The fact that an almost exclusively Christian Senate approved the treaty, and a devout Christian president named John Adams signed the treaty, should give any
conscientious individual second thoughts about promoting that treaty as proof against our nation's Christian heritage.
Arguing against our Christian heritage makes even less sense when one considers the fact that, only a few years before the treaty, one of the first acts of the first Congress was to install Christian chaplains for both the House and Senate; and it makes even less sense when one considers that a few years later, President Thomas Jefferson negotiated treaties with the Indians (ratified by the Senate) which funded out of the public treasury the sending of Christian missionaries to evangelize the Indians.

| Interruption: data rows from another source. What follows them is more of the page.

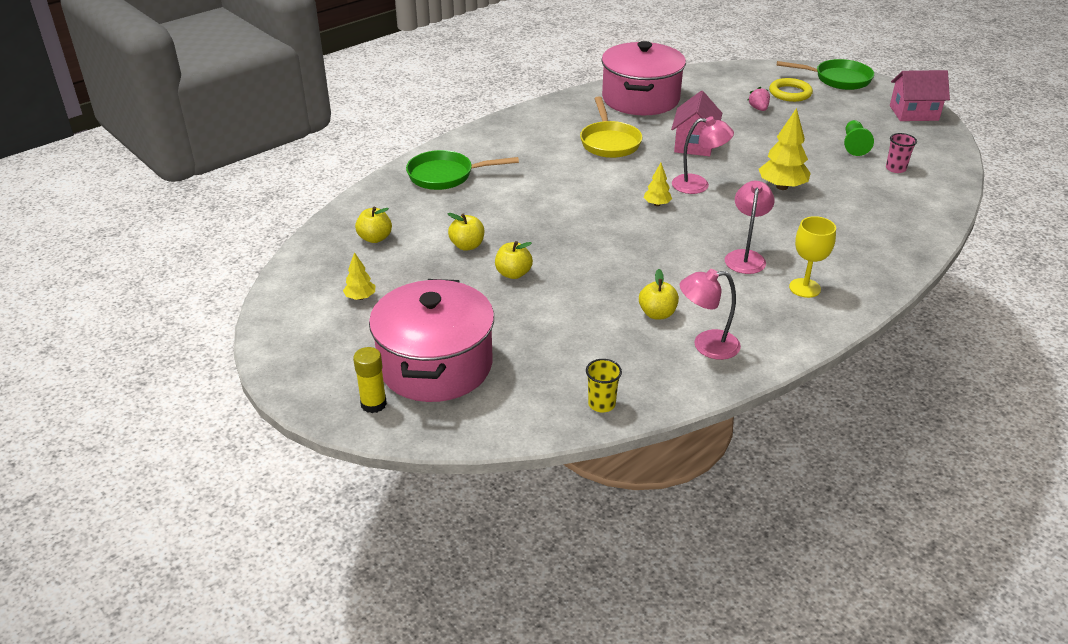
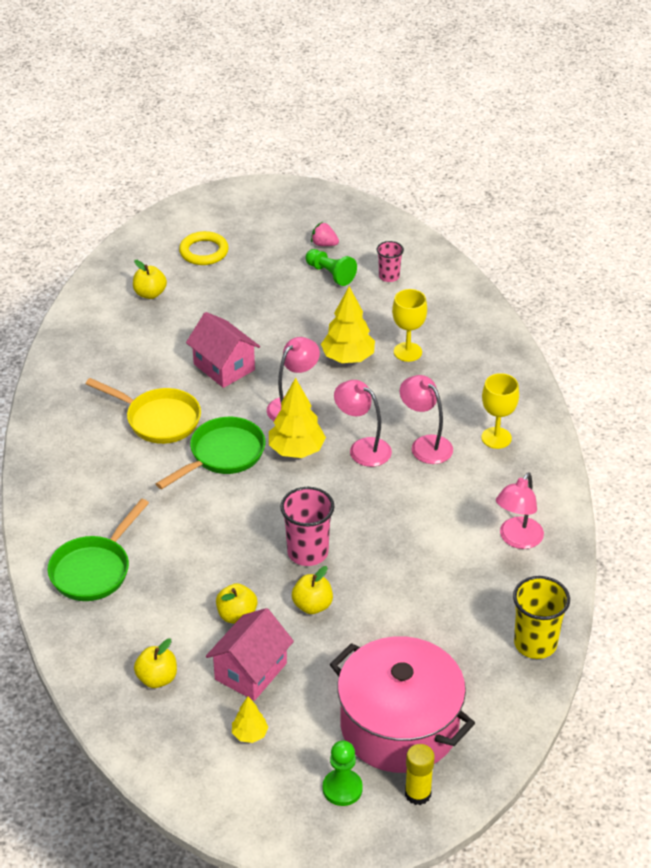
camera: 55 degrees left, 5 degrees up
(346, 362) = (342, 788): none -> green pawn
(563, 250) = (307, 552): none -> pink cup
(601, 404) = (535, 643): yellow cup -> yellow cup, size x1.65
(640, 99) = (101, 351): pink pot -> none
(657, 204) = (296, 450): yellow tree -> yellow tree, size x1.83
(657, 314) = (452, 544): yellow apple -> yellow apple (150, 294)
(700, 230) = (362, 448): none -> pink lamp
(758, 109) = (208, 288): pink strawberry -> pink strawberry (324, 244)
(830, 209) = (407, 352): none -> yellow goblet
(838, 79) = (214, 207): green pan -> green pan (222, 455)
(913, 113) = (319, 206): pink house -> pink house (251, 671)

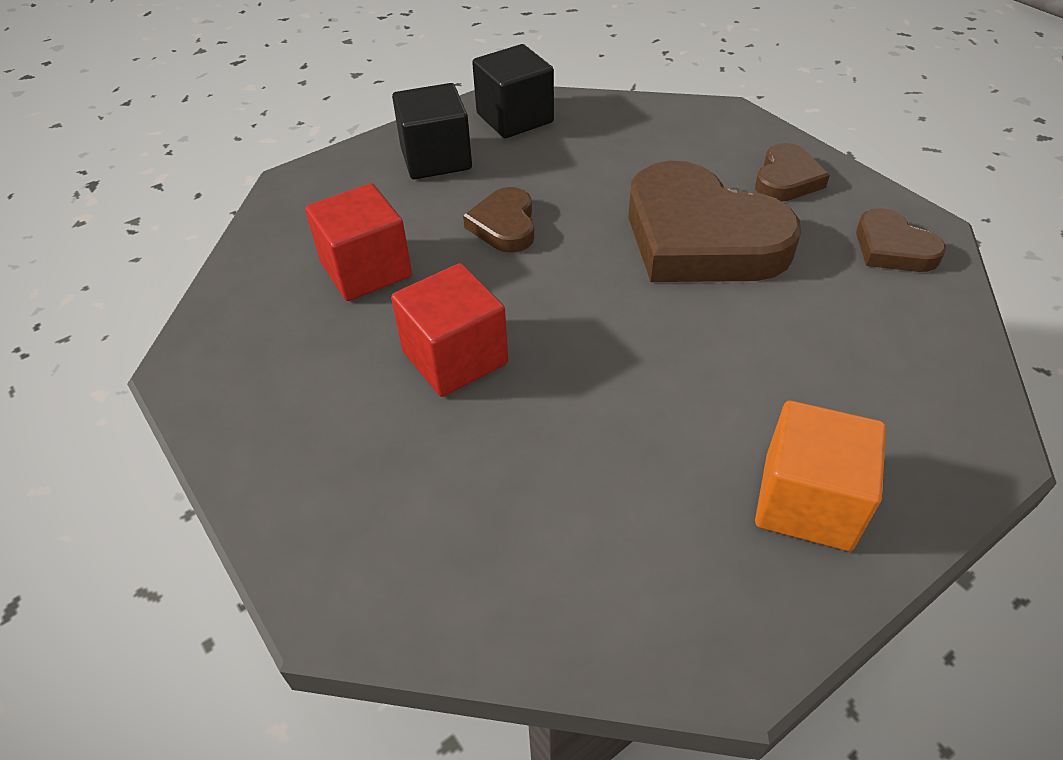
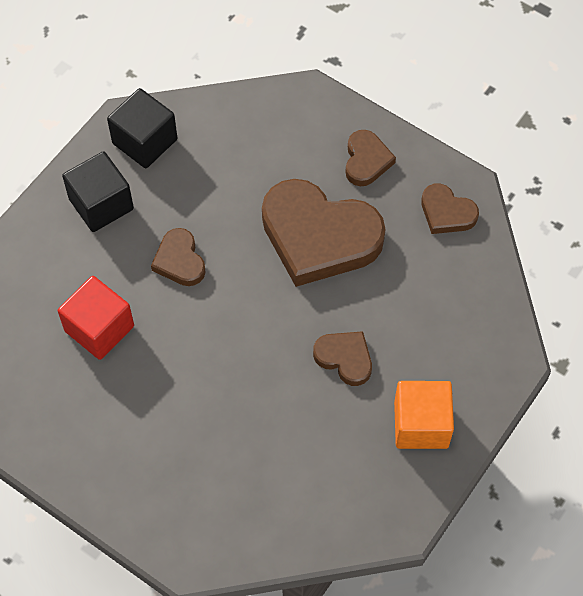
camera: 20 degrees left, 15 degrees up
(455, 357) = (190, 384): red cube -> none
(698, 380) = (345, 358): none -> brown heart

Even a century later, the opinion of the 1892 Supreme Court stated this is Christian Nation:
"These, and many other matters which might be noticed, add a volume of unofficial declarations to the mass of organic utterances that this is a Christian nation. In the face of all these, shall it be believed that a Congress of the United States intended to make it a misdemeanor for a church of this country to contract for the services of a Christian minister residing in another nation?" [Justice Brewer, the Opinion of the Court, "Supreme Court: Church of the Holy Trinity v. United States." Justia, 1892]
Read the entire opinion to see how far our nation has been led astray from its founding principles by those wishing to destroy us.
The bottom line is, this nation was founded as a
Christian Nation. Don't let anyone trick you into believing otherwise.
For the record, I believe this is the final document for the Treaty of Tripoli:
The First Amendment was intended to protect the religious liberty of the states and the people from the federal government, not the other way around. All one really has to do to understand it is to carefully read it:
"Congress shall make no law respecting an establishment of religion, or prohibiting the
free exercise thereof; or abridging the freedom of speech, or of the press; or the right of the people peaceably to assemble, and to petition the Government for a redress of
grievances."
The constitution-haters (freedom-haters) do not want you to know that the prohibition is
on the federal congress, not on the states, nor the people. They also do not want you to read and understand this part:
"Congress shall make no law . . . prohibiting the
free exercise [of religion]; or abridging the freedom of speech"
The purpose of the establishment clause was to ensure the federal government did not establish and endorse a denomination to suppress the people's religious freedoms, such as the suppressive Church of England in those days, or like the currently
established and suppressive religion of evolutionism.
The usurpers have tricked many (including you, it seems) into believing the federal government has the constitutional power to restrict the free exercise of religion, and to abridge free speech; when the lawful powers of the federal government are, in fact, few and defined in Article 1, Section 8, and were never intended to suppress the religious heritage of the people.